Without Allard, Mecum reports, Shelby wouldn’t be able to race in Europe and gain the clout necessary to start his company. And Zora’s experience at multiple Le Mans races, Hemmings reports, is what helped him design the first Corvette. Without the Allard J2, not only wouldn’t there be a Cobra or Corvette, there would be no Ford GT, Panoz Roadster, or Shelby Daytona.
Although Allard produced several models, Hagerty reports, the J2 and later J2X was arguably its most important. Like the J2, the J2X was a 2-seater, only even more stripped-down. It had aluminum body panels, weighed 2150 pounds, and could be built with one of several American-made V8s. The top-of-the-line engine was a 220-hp Cadillac V8. 0-60 time was quoted as 6.8 seconds, which Car and Driver reports was faster than the Ferrari 250GT California Spyder.
And, although the original company folded, you can still get a brand-new Allard J2X. Kind of.
The new Allard J2X MkIII
Canadian company Allard Motor Works’ J2X MkIII isn’t technically a replica in the way Pur Sang’s Bugattis are, Autocar reports. It’s actually considered a continuation, in the way Jaguar’s E-Type Lightweights and D-Types are. In fact, unlike Pur Sang’s cars, Allard Motor Works’ J2X MkIII is officially included in the Allard car registry.
Like the original, the rear-wheel-drive Allard J2X MkIII customer can pick from one of several GM and Mopar V8s. However, unlike the original’s, they’re all fuel-injected and emissions-compliant. They include the 6.2-liter supercharged LS3 V8, rated at 430 hp and 425 lb-ft, and the 426 Hemi, with 540 hp and 530 lb-ft. All these engines are linked to a 5-speed manual.

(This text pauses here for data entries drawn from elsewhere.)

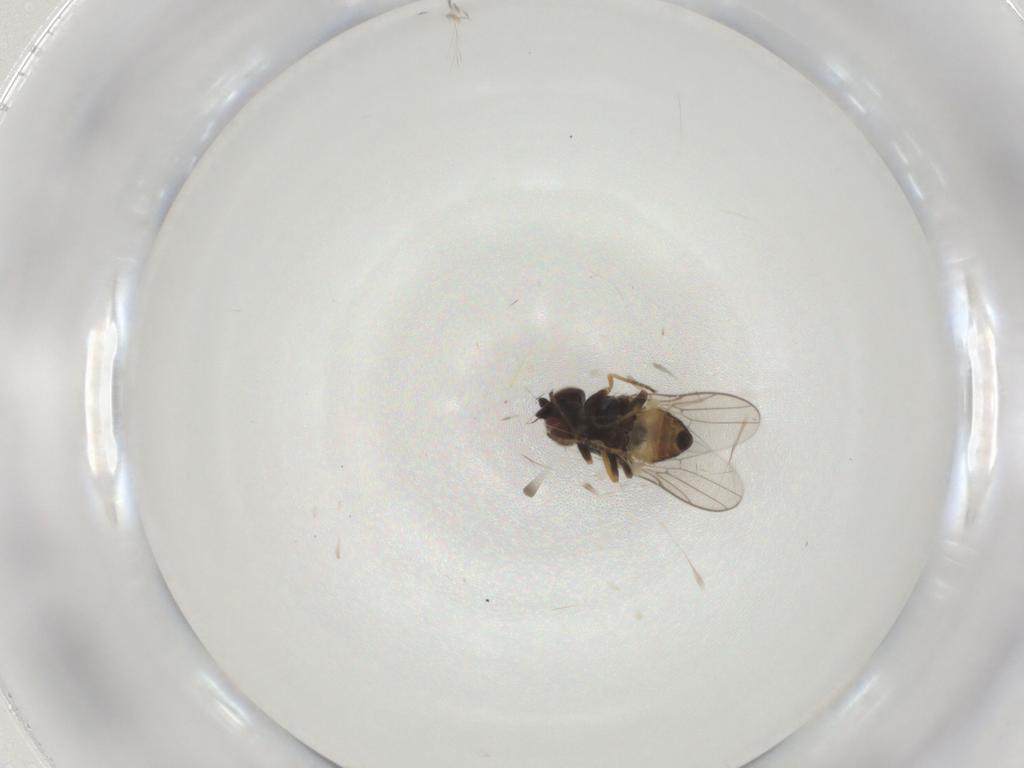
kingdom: Animalia
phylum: Arthropoda
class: Insecta
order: Diptera
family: Chloropidae
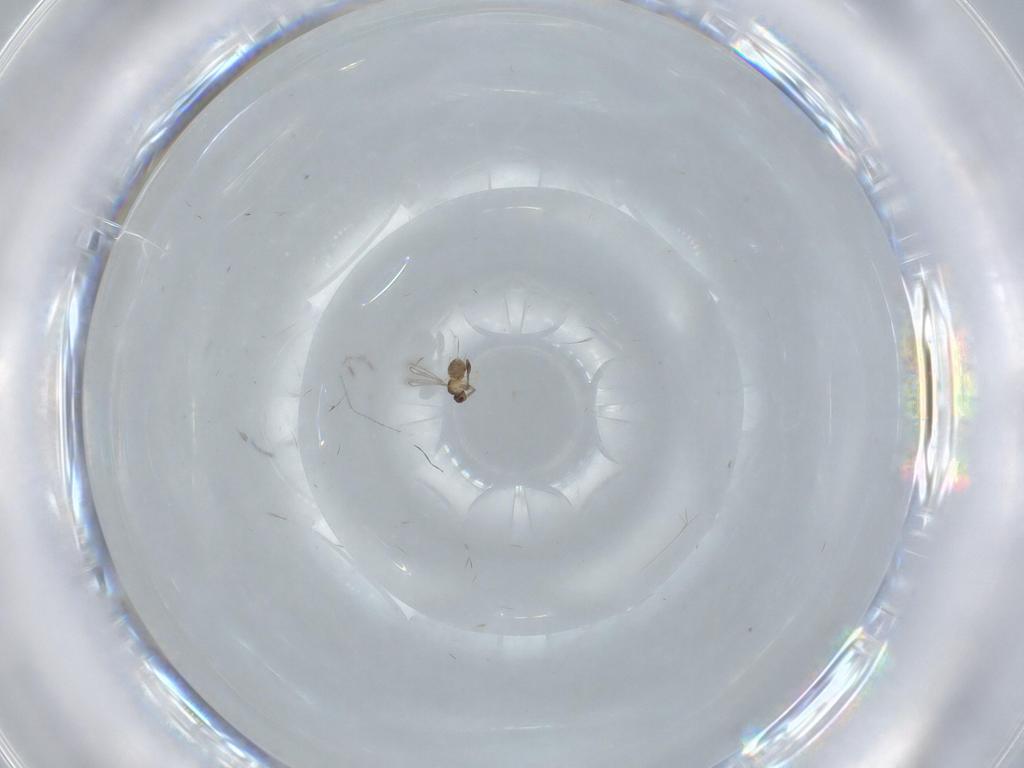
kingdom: Animalia
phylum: Arthropoda
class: Insecta
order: Hymenoptera
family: Mymaridae
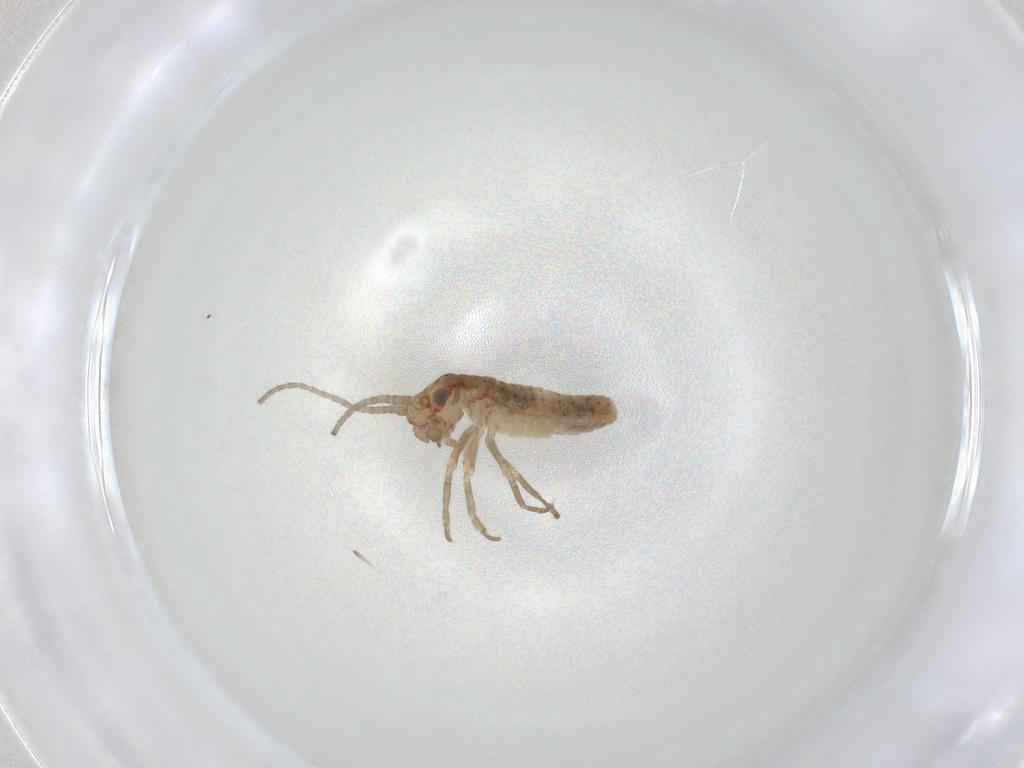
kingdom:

Unlike the original, the J2X MkIII has carbon-fiber body panels, though the chassis is still steel. The brakes have also been upgraded, to modern Wilwood discs, with the rears being inboard to reduce unsprung weight. The suspension is fully independent now, and the sports car also gets a limited-slip differential.
Allard Motor Works also updated the J2X design in a few other areas, the New York Times reports. The seats are adjustable, the pedal box and cabin are more spacious, and it has an actual trunk. The engines come with their factory warranties and can be serviced at their respective brand’s dealerships.
Autocar reports the Allard J2X MkIII “is enjoyable to drive.” The steering is precise, the modern tires grip well, and it even rides fairly comfortably. Jay Leno drove an earlier MkII version and was also impressed by the car’s fit, finish, and sense of fun.
Pricing and availability
Allard Motor Works’ J2X MkIII isn’t exactly cheap. Because it’s highly customizable, the sticker price is firmly ‘on request.’ However, Autocar reports a ‘base’ model will cost about $150,000. For that money, you could get about 2 Morgan Plus 4s, or a few 3-Wheelers.
However, compared to a classic Allard J2, it’s actually something of a bargain. Original models regularly sell for over $100,000 on Bring a Trailer. Hagerty estimates a ‘Concours-level’ example would fetch $329,000 at auction. RM Sotheby’s auctioned a 1953 J2X in 2018 at $280,000. And a 1-of-7 example of the later Allard JR, piloted by Arkus-Duntov at Le Mans, went for $605,000 in 2013.
But, if you get one, you can genuinely tell people you own a brand-new classic British hybrid.